SPECT - Single-Photon Emission Computed Tomography is an imaging technique which uses a rotating camera to detect gamma rays released by gamma-emitting radioactive substances that were injected into the patient beforehand. Different radioactive substances localise in specific organs or areas in the body. When injected they reveal the shape or functioning of the target area to the camera, which is then reconstructed into an image by a computer.
PET - Positron Emission Tomography works in the same way as SPECT, but uses a radioactive substance that decays faster and produces two gamma rays moving in opposite directions. This allows views from multiple angles and so making it possible to produce a 3D visualisation of the target area or organ.
MRI - Magnetic Resonance Imaging produces an image by using a powerful magnet. The magnet creates a magnetic pulse that aligns water molecules in the patient's body.
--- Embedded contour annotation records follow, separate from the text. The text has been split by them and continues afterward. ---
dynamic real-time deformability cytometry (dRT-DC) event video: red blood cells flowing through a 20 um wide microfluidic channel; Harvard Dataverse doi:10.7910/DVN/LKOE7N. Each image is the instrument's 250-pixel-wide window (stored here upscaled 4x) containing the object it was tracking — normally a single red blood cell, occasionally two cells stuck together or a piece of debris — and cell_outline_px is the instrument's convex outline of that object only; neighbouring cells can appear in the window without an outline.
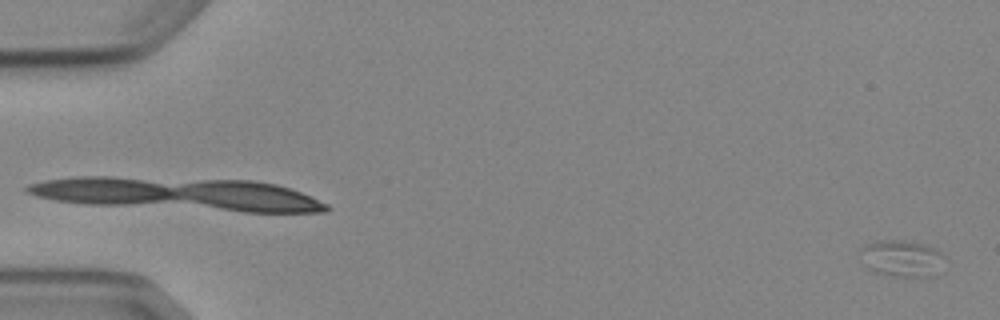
{"species": "Egyptian fruit bat (a non-hibernating species)", "species_latin": "Rousettus aegyptiacus", "temperature_condition": "cold", "stored_images_in_passage": 3, "camera_frame_rate_fps": 3000, "um_per_image_px": 0.085, "animal": {"sex": "female"}, "frame": {"image": 1, "passage_image": 3, "time_ms": 2.333, "image_size_px": [1000, 320], "cell_outline_px": [[948, 260], [924, 276], [896, 276], [876, 272], [868, 268], [860, 260], [860, 248], [868, 244], [880, 240], [904, 240], [924, 244], [936, 248]], "centroid_in_image_um": [76.6, 21.92], "position_along_channel_um": 8.4, "area_um2": 17.63}}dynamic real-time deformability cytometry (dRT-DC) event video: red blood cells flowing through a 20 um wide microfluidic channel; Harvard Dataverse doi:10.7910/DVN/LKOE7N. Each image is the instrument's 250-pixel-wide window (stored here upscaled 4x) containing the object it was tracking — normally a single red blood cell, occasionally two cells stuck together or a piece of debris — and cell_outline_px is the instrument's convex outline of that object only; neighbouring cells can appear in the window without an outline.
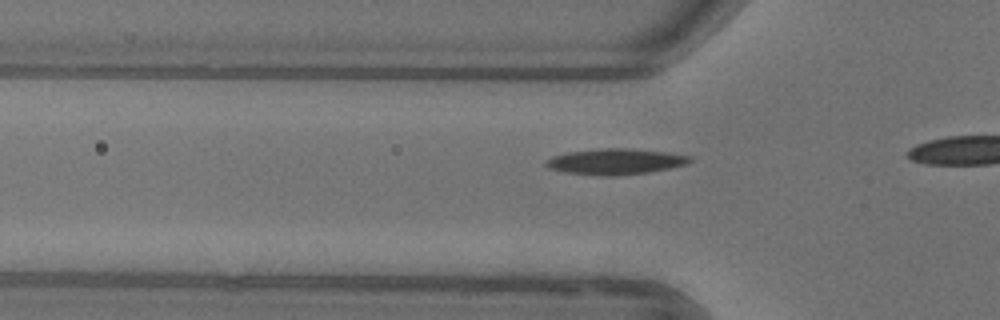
{"species": "common noctule bat (a hibernating species)", "species_latin": "Nyctalus noctula", "temperature_condition": "warm", "stored_images_in_passage": 11, "camera_frame_rate_fps": 3000, "um_per_image_px": 0.085, "animal": {"sex": "female"}, "frame": {"image": 1, "passage_image": 8, "time_ms": 2.333, "image_size_px": [1000, 320], "cell_outline_px": [[692, 160], [688, 164], [648, 172], [616, 176], [604, 176], [564, 172], [548, 168], [544, 164], [544, 160], [552, 156], [568, 152], [604, 148], [628, 148], [664, 152], [692, 156]], "centroid_in_image_um": [52.28, 13.73], "position_along_channel_um": 73.5, "area_um2": 21.68}}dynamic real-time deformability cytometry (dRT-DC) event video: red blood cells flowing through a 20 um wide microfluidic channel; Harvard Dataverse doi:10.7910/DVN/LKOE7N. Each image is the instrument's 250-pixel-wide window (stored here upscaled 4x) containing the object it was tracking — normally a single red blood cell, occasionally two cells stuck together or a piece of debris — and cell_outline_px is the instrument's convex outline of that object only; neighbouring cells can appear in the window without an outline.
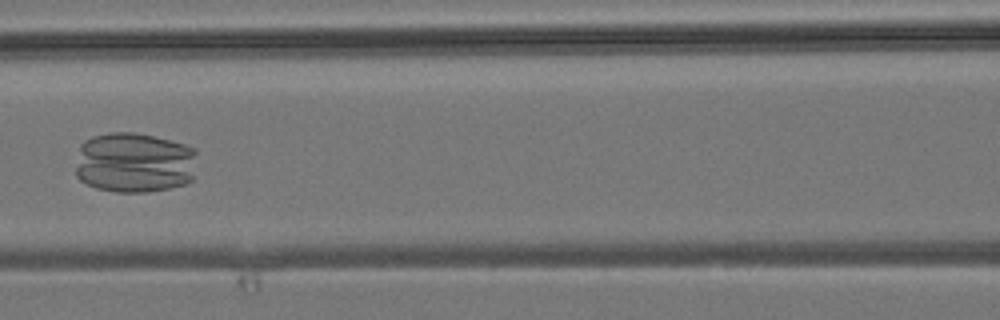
{"species": "common noctule bat (a hibernating species)", "species_latin": "Nyctalus noctula", "temperature_condition": "room temperature", "stored_images_in_passage": 5, "camera_frame_rate_fps": 3000, "um_per_image_px": 0.085, "animal": {"sex": "male", "body_mass_g": 19.2, "forearm_length_mm": 51.8}, "frame": {"image": 1, "passage_image": 4, "time_ms": 3.667, "image_size_px": [1000, 320], "cell_outline_px": [[196, 152], [192, 180], [184, 184], [168, 188], [148, 192], [116, 192], [96, 188], [80, 180], [76, 176], [76, 168], [80, 144], [84, 140], [92, 136], [108, 132], [136, 132], [184, 144], [196, 148]], "centroid_in_image_um": [11.4, 13.81], "position_along_channel_um": 155.2, "area_um2": 43.23}}
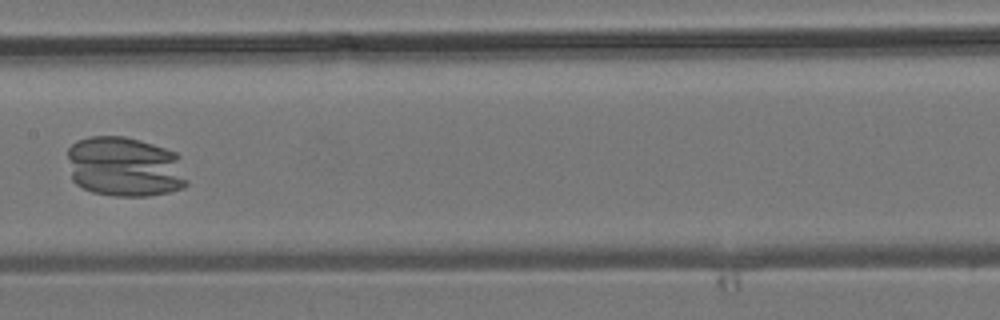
{"frame": {"image": 2, "passage_image": 5, "time_ms": 4.667, "image_size_px": [1000, 320], "cell_outline_px": [[188, 184], [184, 188], [168, 192], [148, 196], [116, 196], [92, 192], [76, 184], [72, 180], [68, 156], [68, 148], [76, 140], [92, 136], [124, 136], [140, 140], [176, 152], [180, 156], [188, 180]], "centroid_in_image_um": [10.63, 14.18], "position_along_channel_um": 196.8, "area_um2": 42.37}}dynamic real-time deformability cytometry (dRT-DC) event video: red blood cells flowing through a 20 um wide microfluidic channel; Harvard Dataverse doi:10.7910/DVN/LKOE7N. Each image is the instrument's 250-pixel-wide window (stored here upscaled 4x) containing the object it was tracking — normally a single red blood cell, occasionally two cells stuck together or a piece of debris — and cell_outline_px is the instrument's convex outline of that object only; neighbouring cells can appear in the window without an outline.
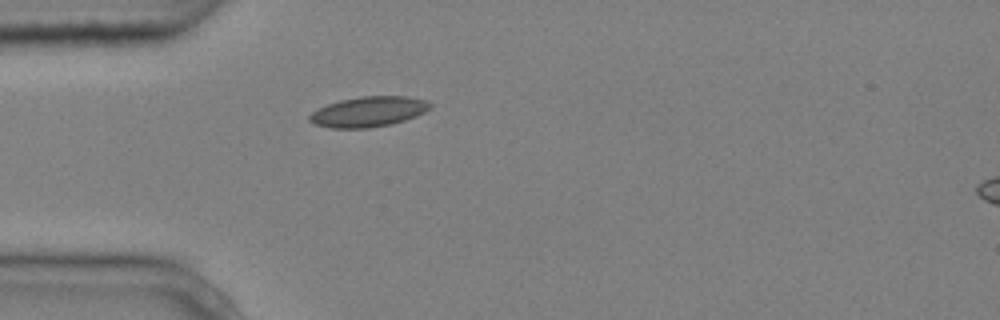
{"species": "common noctule bat (a hibernating species)", "species_latin": "Nyctalus noctula", "temperature_condition": "cold", "stored_images_in_passage": 1, "camera_frame_rate_fps": 3000, "um_per_image_px": 0.085, "animal": {"sex": "male", "body_mass_g": 20.4}, "frame": {"image": 1, "passage_image": 1, "time_ms": 0.0, "image_size_px": [1000, 320], "cell_outline_px": [[432, 108], [416, 116], [392, 124], [368, 128], [328, 128], [316, 124], [308, 120], [308, 116], [312, 112], [328, 104], [340, 100], [360, 96], [408, 96], [428, 100], [432, 104]], "centroid_in_image_um": [31.35, 9.49], "position_along_channel_um": 53.6, "area_um2": 21.39}}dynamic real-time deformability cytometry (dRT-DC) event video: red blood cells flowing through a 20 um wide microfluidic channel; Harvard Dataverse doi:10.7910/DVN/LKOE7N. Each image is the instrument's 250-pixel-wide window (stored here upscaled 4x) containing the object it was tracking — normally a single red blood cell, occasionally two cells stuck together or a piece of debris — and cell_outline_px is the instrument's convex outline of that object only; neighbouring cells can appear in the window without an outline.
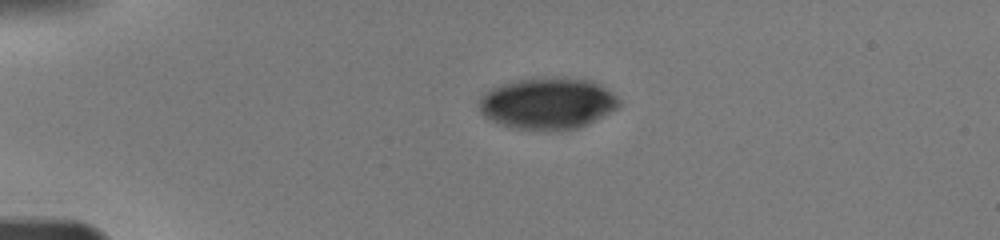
{"species": "human", "species_latin": "Homo sapiens", "temperature_condition": "warm", "stored_images_in_passage": 13, "camera_frame_rate_fps": 3000, "um_per_image_px": 0.085, "donor": {"sex": "male"}, "frame": {"image": 1, "passage_image": 9, "time_ms": 3.333, "image_size_px": [1000, 240], "cell_outline_px": [[620, 104], [616, 108], [576, 128], [512, 128], [500, 124], [484, 116], [480, 112], [476, 104], [480, 96], [484, 92], [500, 84], [516, 80], [544, 76], [588, 80], [600, 84], [612, 92], [620, 100]], "centroid_in_image_um": [46.47, 8.74], "position_along_channel_um": 38.5, "area_um2": 41.44}}
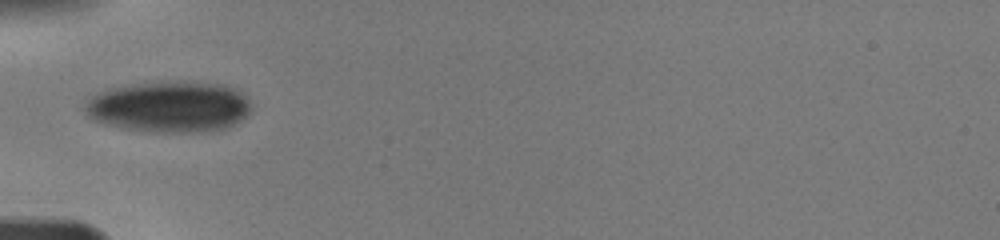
{"frame": {"image": 2, "passage_image": 12, "time_ms": 5.333, "image_size_px": [1000, 240], "cell_outline_px": [[252, 112], [248, 116], [224, 128], [196, 132], [156, 132], [120, 128], [104, 124], [92, 120], [84, 112], [84, 100], [108, 88], [132, 84], [160, 80], [184, 80], [224, 84], [236, 88], [244, 92], [252, 104]], "centroid_in_image_um": [14.39, 9.04], "position_along_channel_um": 70.6, "area_um2": 50.86}}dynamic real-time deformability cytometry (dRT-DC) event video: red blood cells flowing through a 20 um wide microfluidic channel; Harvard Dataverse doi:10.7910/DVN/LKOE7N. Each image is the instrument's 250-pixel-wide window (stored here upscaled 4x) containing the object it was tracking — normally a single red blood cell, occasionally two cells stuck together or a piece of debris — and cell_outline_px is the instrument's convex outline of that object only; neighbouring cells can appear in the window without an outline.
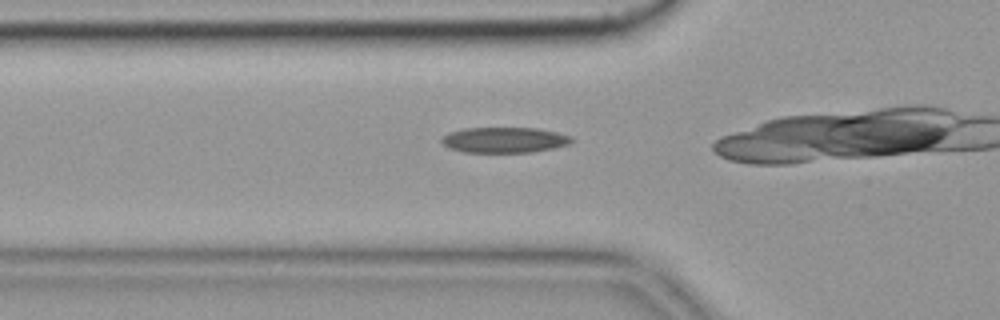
{"species": "common noctule bat (a hibernating species)", "species_latin": "Nyctalus noctula", "temperature_condition": "cold", "stored_images_in_passage": 22, "camera_frame_rate_fps": 3000, "um_per_image_px": 0.085, "animal": {"sex": "female", "body_mass_g": 19.9}, "frame": {"image": 1, "passage_image": 13, "time_ms": 4.0, "image_size_px": [1000, 320], "cell_outline_px": [[576, 140], [568, 144], [552, 148], [532, 152], [464, 152], [448, 148], [440, 140], [448, 132], [464, 128], [540, 128], [572, 136]], "centroid_in_image_um": [42.88, 11.89], "position_along_channel_um": 82.9, "area_um2": 19.42}}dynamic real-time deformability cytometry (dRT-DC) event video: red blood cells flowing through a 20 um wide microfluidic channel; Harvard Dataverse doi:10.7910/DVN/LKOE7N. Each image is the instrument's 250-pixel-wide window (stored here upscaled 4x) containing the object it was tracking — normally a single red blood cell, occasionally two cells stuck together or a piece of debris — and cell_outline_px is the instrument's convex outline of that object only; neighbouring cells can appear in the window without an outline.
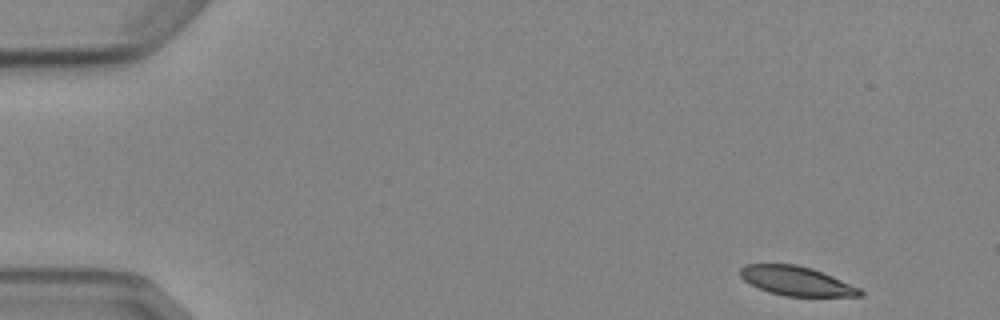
{"species": "Egyptian fruit bat (a non-hibernating species)", "species_latin": "Rousettus aegyptiacus", "temperature_condition": "cold", "stored_images_in_passage": 4, "camera_frame_rate_fps": 3000, "um_per_image_px": 0.085, "animal": {"sex": "female"}, "frame": {"image": 1, "passage_image": 1, "time_ms": 0.0, "image_size_px": [1000, 320], "cell_outline_px": [[864, 296], [784, 296], [768, 292], [744, 280], [740, 276], [740, 268], [748, 264], [796, 264], [812, 268], [832, 276], [860, 288], [864, 292]], "centroid_in_image_um": [67.72, 23.88], "position_along_channel_um": 17.3, "area_um2": 20.29}}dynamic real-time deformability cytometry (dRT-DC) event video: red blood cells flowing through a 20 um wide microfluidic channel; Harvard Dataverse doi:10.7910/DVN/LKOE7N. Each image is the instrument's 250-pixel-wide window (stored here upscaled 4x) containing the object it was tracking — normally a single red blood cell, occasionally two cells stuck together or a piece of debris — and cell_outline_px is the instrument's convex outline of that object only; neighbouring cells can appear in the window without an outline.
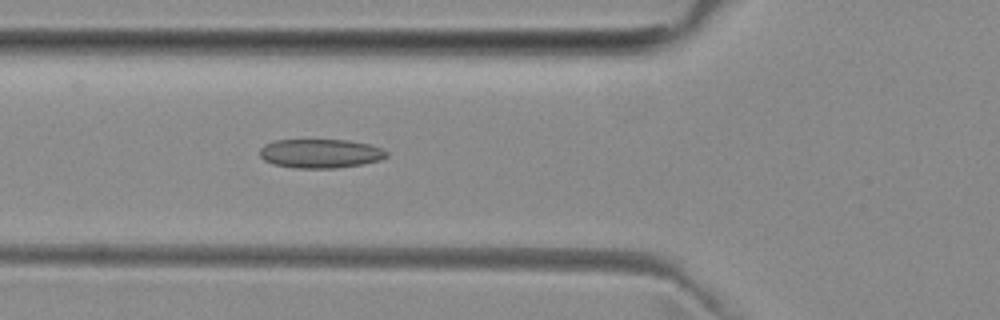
{"species": "common noctule bat (a hibernating species)", "species_latin": "Nyctalus noctula", "temperature_condition": "room temperature", "stored_images_in_passage": 4, "camera_frame_rate_fps": 3000, "um_per_image_px": 0.085, "animal": {"sex": "female", "body_mass_g": 29.2, "forearm_length_mm": 56.3}, "frame": {"image": 1, "passage_image": 4, "time_ms": 4.333, "image_size_px": [1000, 320], "cell_outline_px": [[388, 156], [380, 160], [364, 164], [336, 168], [292, 168], [272, 164], [264, 160], [260, 156], [260, 148], [264, 144], [276, 140], [348, 140], [368, 144], [380, 148], [388, 152]], "centroid_in_image_um": [27.22, 13.05], "position_along_channel_um": 98.6, "area_um2": 21.56}}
When the pulse stops the molecules relax and reverse back to their previous state, which in turn produces a tiny amount of radiation. Highly sensitive instruments detect the radiation and the resulting information can be translated into an image. Changing the strength and angle of the magnetic fields creates differences between tissue types, allowing doctors to visualize tissues normally too soft to detect through other means.
CT - X-ray Computed Tomography creates an image by rotating an X-ray emitting source and an opposing sensor around a patient. As the X-rays pass through the patient they are deflected and changed. These minute changes are detected by the sensor whose output is translated into an image. The resulting images are cross-sectional "slices" of a patient.
ECHO - An Echocardiogram is a sonogram or ultrasound image of a heart. An ultrasound signal (a sound wave with a frequency above the upper limits of human hearing) is directed to the heart and as it bounces back after encountering tissues or bone, it is picked up by a sensor. Depending on the frequency of the sound and the time it takes it to return, it is possible to create an image of the patient's heart.